Kletterblog & Berggeschichten
Bafflfall (WI3)
Bafflfall (WI3)

Bafflfall (WI3)

Literatur: Alpinverlag Eiskletterführer Tirol*

Röchel

Alle
Blick auf die ersten zwei Seillängen

Eigentlich sind gerade alle krank. Hannah ist gerade wieder zum Leben erwacht, ich versuche krampfhaft am Leben zu bleiben und die anderen Eiskletterer sind der allgegenwärtigen Akustik zufolge auch irgendwo zwischen diesen beiden Stadien. Schonende Bewegung und frische Luft ist angesagt – eigentlich die Definition eines gefrorenen Wasserfalls. Die Luft ist dann halt besonders frisch und die Bewegung…naja.

Broncho-Bafflfall-Forte

Bafflfall

Der kleine Bafflfall schwebt mir schon länger im Kopf herum. Anders als beim etwas raueren Einstieg in die Eissaison am Rechten Konzentschatter gehe ich hier von einer regelrechten Genusskletterei aus. Der Wasserfall trotzt seit Wochen Wind und Wetter und präsentiert sich mit dankbaren Bedingungen und kurzem Zustieg. Mir fehlten nur jeweils Zeit oder Seilpartner. Oder beides. Umso witziger, dass sich die Tour nun in zweifelhafter Verfassung als Feierabend-Eisfall ausgeht.

Der Wasserfall liegt unweit des Örtchens Gries im Sellrain und lässt sich mit wenigen Mühen mit einem kurzen Fußmarsch erreichen. Ließt man sich die einschlägigen Zustiegsbeschreibung genau durch, so wird man nichtmal in das benachbarte, schmalere Flussbett einsteigen und seinen Fehler erst nach 100 Höhenmetern bemerken. Wir machen natürlich letzteres. Das richtige Flussbett ist dann wirklich breit, offensichtlich und üppig gespurt – der Eisfall selbst ist beinahe von der Straße aus einzusehen.

Die Aufgabe | Setze bitte den Tourenbericht zum Bafflfall nach seinem letzten Satz fort. Die Zeilen weiter unten spielen für den Tourenbericht zum Bafflfall keine Rolle.

Rohdaten |
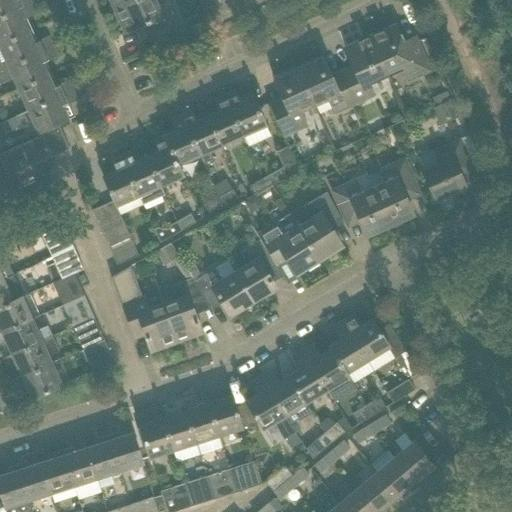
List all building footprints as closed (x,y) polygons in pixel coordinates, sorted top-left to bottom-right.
[(0,0),(0,17),(32,3),(30,0),(13,0),(14,0),(13,0),(0,0)] [(109,0),(114,9),(134,0),(109,0)] [(173,14),(169,5),(167,1),(156,6),(153,0),(134,0),(114,9),(125,33),(145,24),(150,35),(177,23),(173,14)] [(37,13),(32,3),(0,17),(0,44),(28,32),(22,19),(37,13)] [(429,71),(416,42),(405,47),(395,25),(370,37),(386,73),(402,66),(408,80),(429,71)] [(0,70),(8,67),(52,47),(48,37),(33,44),(28,32),(0,44),(0,70)] [(386,73),(370,37),(344,48),(352,65),(341,70),(356,104),(374,96),(368,82),(386,73)] [(56,56),(52,47),(8,67),(0,70),(0,83),(13,78),(18,89),(47,75),(42,63),(56,56)] [(356,104),(345,78),(334,83),(322,58),(298,69),(314,106),(327,100),(334,114),(342,110),(356,104)] [(314,106),(298,69),(273,80),(285,106),(272,111),(283,136),(307,126),(301,112),(314,106)] [(28,110),(72,91),(67,81),(53,88),(47,75),(18,89),(28,110)] [(57,124),(73,117),(67,104),(76,100),(72,91),(28,110),(16,116),(20,125),(32,120),(38,133),(40,132),(41,135),(51,157),(69,149),(57,124)] [(271,137),(260,113),(252,96),(239,102),(234,91),(225,95),(243,136),(248,147),(271,137)] [(243,136),(225,95),(215,100),(220,111),(208,116),(221,146),(243,136)] [(221,146),(208,116),(195,122),(190,111),(181,115),(199,156),(202,162),(211,158),(209,152),(221,146)] [(199,156),(181,115),(171,120),(176,130),(164,136),(177,166),(199,156)] [(51,157),(41,135),(30,140),(40,162),(51,157)] [(182,177),(177,166),(164,136),(154,140),(159,151),(147,157),(160,187),(182,177)] [(475,171),(466,153),(459,138),(431,151),(437,164),(422,171),(435,200),(465,187),(461,178),(475,171)] [(40,162),(30,140),(20,145),(29,167),(40,162)] [(29,167),(20,145),(9,150),(19,172),(29,167)] [(288,147),(276,152),(284,166),(262,178),(268,187),(298,170),(288,147)] [(19,172),(9,150),(0,154),(0,160),(8,177),(19,172)] [(160,187),(147,157),(135,162),(130,151),(120,156),(139,196),(152,190),(155,198),(164,194),(160,187)] [(139,196),(120,156),(111,160),(116,171),(103,177),(113,201),(116,206),(139,196)] [(419,195),(411,177),(403,159),(380,170),(386,183),(373,189),(390,225),(413,215),(406,201),(419,195)] [(268,187),(262,178),(248,187),(254,195),(268,187)] [(390,225),(373,189),(360,194),(354,181),(332,191),(345,220),(356,215),(366,236),(390,225)] [(232,190),(218,198),(223,206),(237,198),(232,190)] [(342,247),(328,224),(339,217),(326,192),(303,205),(311,218),(297,226),(319,261),(342,247)] [(223,206),(218,198),(205,206),(209,214),(223,206)] [(118,212),(116,206),(113,201),(91,210),(96,222),(118,212)] [(123,222),(118,212),(96,222),(101,232),(123,222)] [(190,214),(176,222),(181,230),(195,222),(190,214)] [(319,261),(297,226),(290,214),(256,234),(260,240),(276,265),(286,259),(296,275),(319,261)] [(128,233),(123,222),(101,232),(106,243),(128,233)] [(168,238),(181,230),(176,222),(163,230),(158,227),(154,229),(160,242),(168,238)] [(73,247),(63,225),(41,235),(46,246),(57,241),(62,252),(73,247)] [(247,265),(234,272),(252,302),(275,287),(265,271),(276,265),(260,240),(256,234),(252,227),(248,230),(256,242),(239,252),(247,265)] [(133,244),(131,238),(128,233),(106,243),(111,254),(133,244)] [(138,255),(133,244),(111,254),(116,265),(138,255)] [(83,270),(73,247),(62,252),(67,264),(56,269),(61,279),(61,280),(74,274),(83,270)] [(3,252),(0,253),(0,280),(12,275),(13,274),(3,252)] [(120,272),(111,277),(111,278),(121,304),(130,331),(132,330),(142,327),(144,334),(151,352),(176,342),(162,305),(149,310),(143,295),(141,296),(129,267),(120,272)] [(252,302),(234,272),(221,280),(214,268),(194,281),(193,281),(205,300),(207,303),(218,297),(229,316),(252,302)] [(68,289),(73,300),(84,295),(74,274),(61,280),(61,279),(52,283),(57,294),(68,289)] [(0,306),(21,297),(12,275),(0,280),(0,306)] [(201,333),(192,308),(205,301),(205,300),(193,281),(194,281),(192,278),(170,286),(176,300),(162,305),(176,342),(201,333)] [(29,293),(21,297),(0,306),(0,328),(1,332),(31,319),(39,315),(29,293)] [(93,317),(84,295),(73,300),(78,311),(67,316),(72,327),(93,317)] [(352,315),(343,321),(366,360),(387,347),(405,377),(412,377),(418,373),(405,351),(388,323),(378,330),(372,320),(359,327),(352,315)] [(103,339),(93,317),(72,327),(76,338),(87,333),(92,344),(103,339)] [(41,341),(52,336),(47,326),(36,331),(31,319),(1,332),(0,332),(0,344),(6,342),(11,354),(41,341)] [(366,360),(343,321),(333,327),(340,339),(328,346),(330,350),(331,349),(345,373),(346,372),(366,360)] [(59,351),(52,336),(41,341),(11,354),(2,358),(7,368),(16,364),(21,376),(51,363),(48,356),(59,351)] [(114,362),(103,339),(92,344),(97,355),(87,360),(92,372),(114,362)] [(345,373),(331,349),(330,350),(319,357),(312,345),(303,350),(327,390),(333,400),(354,387),(348,376),(346,372),(345,373)] [(327,390),(303,350),(293,356),(300,368),(289,375),(305,403),(327,390)] [(61,386),(53,367),(51,363),(21,376),(12,380),(17,390),(26,386),(32,399),(61,386)] [(270,371),(260,376),(288,422),(290,426),(300,420),(294,410),(305,403),(289,375),(277,383),(270,371)] [(288,422),(260,376),(251,382),(258,394),(246,402),(235,408),(241,428),(259,422),(263,429),(274,422),(284,439),(294,433),(288,422)] [(393,403),(414,390),(408,379),(386,393),(393,403)] [(241,428),(235,408),(231,396),(208,403),(218,435),(241,428)] [(378,398),(366,405),(372,416),(385,408),(378,398)] [(218,435),(208,403),(185,411),(195,443),(199,455),(221,448),(218,435)] [(372,416),(366,405),(352,414),(358,424),(372,416)] [(195,443),(185,411),(162,418),(172,450),(195,443)] [(172,450),(162,418),(160,412),(137,420),(140,428),(136,429),(142,448),(145,447),(149,457),(172,450)] [(385,415),(369,425),(374,433),(390,423),(385,415)] [(332,442),(344,432),(336,423),(324,433),(332,442)] [(358,443),(374,433),(369,425),(353,435),(358,443)] [(427,430),(421,435),(428,443),(434,439),(427,430)] [(117,432),(108,435),(119,472),(143,464),(133,433),(119,437),(117,432)] [(319,453),(332,442),(324,433),(305,448),(312,458),(319,453)] [(119,472),(108,435),(98,438),(100,443),(86,448),(96,479),(119,472)] [(349,448),(343,441),(328,454),(334,461),(349,448)] [(413,441),(398,454),(394,457),(418,486),(426,480),(423,476),(434,466),(413,441)] [(96,479),(86,448),(73,452),(71,447),(62,450),(74,486),(96,479)] [(74,486),(62,450),(53,453),(54,458),(41,463),(51,494),(74,486)] [(319,473),(334,461),(328,454),(313,466),(319,473)] [(418,486),(394,457),(376,473),(397,498),(407,488),(411,493),(418,486)] [(51,494),(41,463),(27,467),(26,462),(16,465),(28,501),(51,494)] [(253,462),(229,469),(236,492),(260,485),(253,462)] [(28,501),(16,465),(7,468),(9,473),(0,475),(0,494),(5,508),(28,501)] [(273,491),(287,479),(292,475),(284,465),(265,481),(273,491)] [(302,467),(292,475),(287,479),(294,487),(309,475),(302,467)] [(236,492),(229,469),(206,477),(214,500),(236,492)] [(397,498),(376,473),(357,488),(377,511),(387,511),(389,511),(386,507),(397,498)] [(214,500),(206,477),(183,484),(191,507),(214,500)] [(280,499),(294,487),(287,479),(273,491),(280,499)] [(174,511),(191,507),(183,484),(160,491),(166,511),(174,511)] [(377,511),(357,488),(340,503),(347,511),(377,511)] [(156,511),(152,499),(142,502),(145,511),(156,511)] [(274,511),(276,511),(269,503),(257,511),(274,511)] [(347,511),(340,503),(328,511),(347,511)]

Antwort zur Aufgabe |
Neben einigen etwas schwierigeren Eisgebilden rechterhand führt der Bafflfall klassisch in rund 3 Seillängen empor. Zwei von ihnen führen durch ein breites, gestuftes Eisschild, in dem auch mehrere Seilschaften nebeneinander koexistieren können. Man ließt und hört, dass das für Kursbetrieb gängige Praxis ist. Erst oben verjüngt sich der Wasserfall zu einer engeren Rinne, durch welche die letzte Seillänge zum Ausstieg führt. Insgesamt kommt man wohl auf rund 100 Klettermeter im bei normalen Bedingungen überwiegend gutmütigen Eis.

Als wir das Eis erreichen sind noch zwei andere Seilschaften am klettern – allerdings nur in der unteren Stufe. Eine gewisse Aufbruchstimmung liegt in der Luft, es ist bereits spät am Nachmittag. Wir entscheiden uns dennoch für den Einstieg und stellen uns darauf ein möglicherweise ebenfalls rasch den Rückzug anzutreten. Der wirklich kurze Zustieg zum Wasserfall hatte noch nicht die heilende Wirkung, die wir erhofft haben.

1. Seillänge (WI2-3)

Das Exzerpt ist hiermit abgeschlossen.